LINE OF CREDIT. This Note evidences a revolving line of credit. Advances under
this Note may be requested either orally or in writing by Borrower or by an
authorized person. Lender may, but need not, require that all oral requests be
confirmed in writing. All communications, instructions, or directions by
telephone or otherwise to Lender are to be directed to Lender's office shown
above. Borrower agrees to be liable for all sums either: (A) advanced in
accordance with the instructions of an authorized person or (B) credited to any
of Borrower's accounts with Lender. The unpaid principal balance owing on this
Note at any time may be evidenced by endorsements on this Note or by Lender's
internal records, including daily computer print-outs.
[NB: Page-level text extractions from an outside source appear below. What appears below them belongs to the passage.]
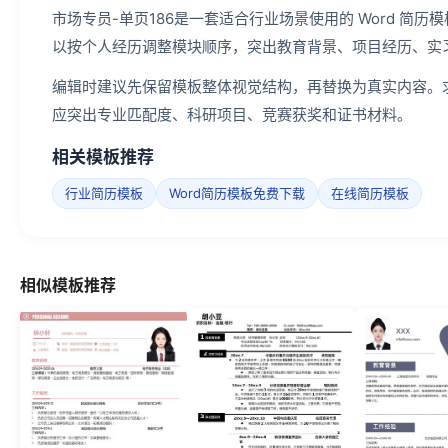
市场专员-单页186是一套适合行业场景使用的 Word 
以按个人经历调整模块顺序，突出教育背景、项目经历、实
编辑时建议先保留模板整体视觉结构，再替换为真实内容。
应突出专业匹配度、科研项目、竞赛获奖和证书材料。
相关模板推荐
行业简历模板
Word简历模板免费下载
在线简历模板
相似模板推荐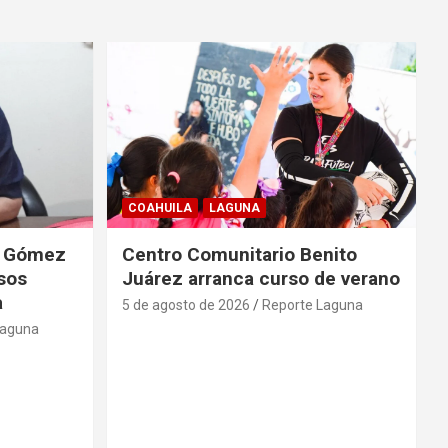
COAHUILA
LAGUNA
de Gómez
Centro Comunitario Benito
lsos
Juárez arranca curso de verano
a
5 de agosto de 2026
Reporte Laguna
Laguna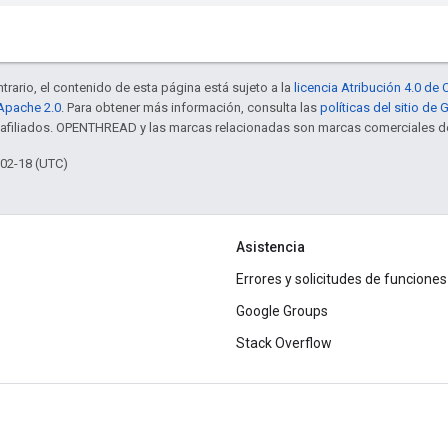
trario, el contenido de esta página está sujeto a la
licencia Atribución 4.0 d
 Apache 2.0
. Para obtener más información, consulta las
políticas del sitio de
s afiliados. OPENTHREAD y las marcas relacionadas son marcas comerciales de
-02-18 (UTC)
Asistencia
Errores y solicitudes de funciones
Google Groups
Stack Overflow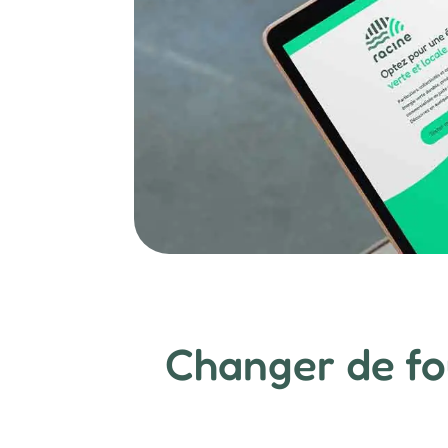
Changer de fou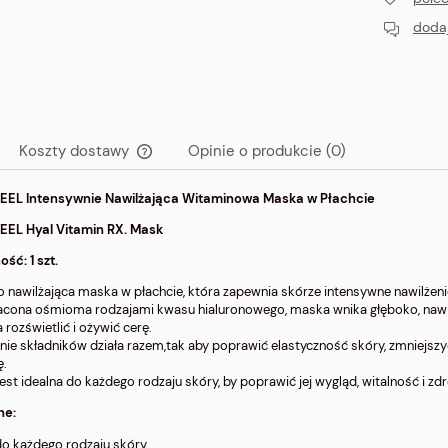
dodaj
Koszty dostawy
Opinie o produkcie (0)
EEL Intensywnie Nawilżająca Witaminowa Maska w Płachcie
Cena nie zawiera ewentualnych kosztów
płatności
EEL Hyal Vitamin RX. Mask
ść: 1 szt.
 nawilżająca maska w płachcie, która zapewnia skórze intensywne nawilżenie
ona ośmioma rodzajami kwasu hialuronowego, maska wnika głęboko, nawil
rozświetlić i ożywić cerę.
nie składników działa razem,tak aby poprawić elastyczność skóry, zmniejsz
ę.
est idealna do każdego rodzaju skóry, by poprawić jej wygląd, witalność i zd
ne:
do każdego rodzaju skóry.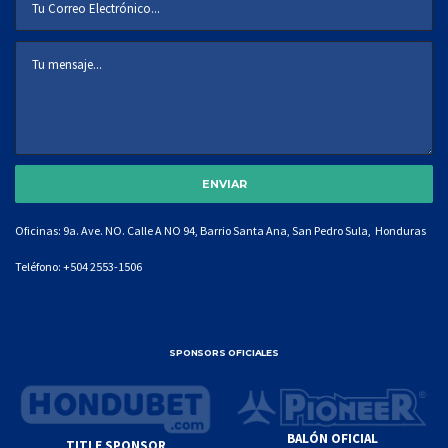
Oficinas: 9a. Ave. NO. Calle A NO 94, Barrio Santa Ana, San Pedro Sula, Honduras
Teléfono:
+504 2553-1506
SPONSORS OFICIALES
BALÓN OFICIAL
TITLE SPONSOR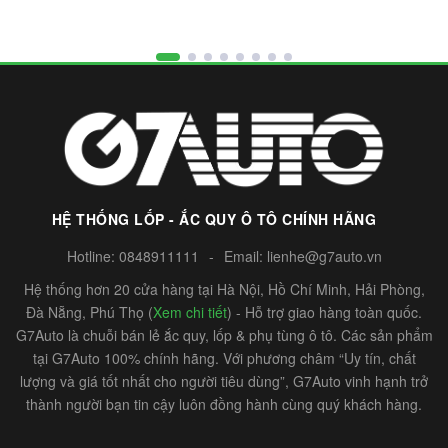
HỆ THỐNG LỐP - ẮC QUY Ô TÔ CHÍNH HÃNG
Hotline:
0848911111
-
Email:
lienhe@g7auto.vn
Hệ thống hơn 20 cửa hàng tại Hà Nội, Hồ Chí Minh, Hải Phòng,
Đà Nẵng, Phú Thọ (
Xem chi tiết
) - Hỗ trợ giao hàng toàn quốc.
G7Auto là chuỗi bán lẻ ắc quy, lốp & phụ tùng ô tô. Các sản phẩm
tại G7Auto 100% chính hãng. Với phương châm “Uy tín, chất
lượng và giá tốt nhất cho người tiêu dùng”, G7Auto vinh hạnh trở
thành người bạn tin cậy luôn đồng hành cùng quý khách hàng.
Lender will have no
obligation to advance funds under this Note if: (A) Borrower or any guarantor is
in default under the terms of this Note or any agreement that Borrower or any
guarantor has with Lender, including any agreement made in connection with the
signing of this Note; (B) Borrower or any guarantor ceases doing business or is
insolvent; (C) any guarantor seeks, claims or otherwise attempts to limit,
modify or revoke such guarantor's guarantee of this Note or any other loan with
Lender; or (D) Borrower has applied funds provided pursuant to this Note for
purposes other than those authorized by Lender.

USA PATRIOT ACT. IMPORTANT INFORMATION ABOUT PROCEDURES FOR OPENING A NEW
ACCOUNT. To help the government fight the funding of terrorism and money
laundering activities, Federal law requires all financial institutions to
obtain, verify, and record information that identifies each business entity that
opens an account.

What this means to you: When you open an account, we will ask for Federal Tax
Identification Number, physical street address of your business, full legal name
of your business and other information that will allow us to identify your
company. We may also ask you to provide copies of certain documents that will
aid in confirming this information.

SUCCESSOR INTERESTS. The terms of this Note shall be binding upon Borrower, and
upon Borrower's heirs, personal representatives, successors and assigns, and
shall inure to the benefit of Lender and its successors and assigns.

GENERAL PROVISIONS. Lender may delay or forgo enforcing any of its rights or
remedies under this Note without losing them. Borrower and any other person who
signs, guarantees or endorses this Note, to the extent allowed by law, waive
presentment, demand for payment, and notice of dishonor. Upon any change in the
terms of this Note, and unless otherwise expressly stated in writing, no party
who signs this Note, whether as maker, guarantor, accommodation maker or
endorser, shall be released from liability. All such parties agree that Lender
may renew or extend (repeatedly and for any length of time) this loan or release
any party or guarantor or collateral; or impair, fail to realize upon or perfect
Lender's security interest in the collateral; and take any other action deemed
necessary by Lender without the consent of or notice to anyone. All such parties
also agree that Lender may modify this loan without the consent of or notice to
anyone other than the party with whom the modification is made. The obligations
under this Note are joint and several.

PRIOR TO SIGNING THIS NOTE, BORROWER READ AND UNDERSTOOD ALL THE PROVISIONS OF
THIS NOTE. INCLUDING THE VARIABLE INTEREST RATE PROVISIONS. BORROWER AGREES TO
THE TERMS OF THE NOTE.

BORROWER ACKNOWLEDGES RECEIPT OF A COMPLETED COPY OF THIS PROMISSORY NOTE.

BORROWER:

HOME BANCSHARES, INC.


By: /s/ Randy Mayor
    -----------------------------------------------
    RANDY MAYOR, TREASURER OF HOME BANCSHARES, INC.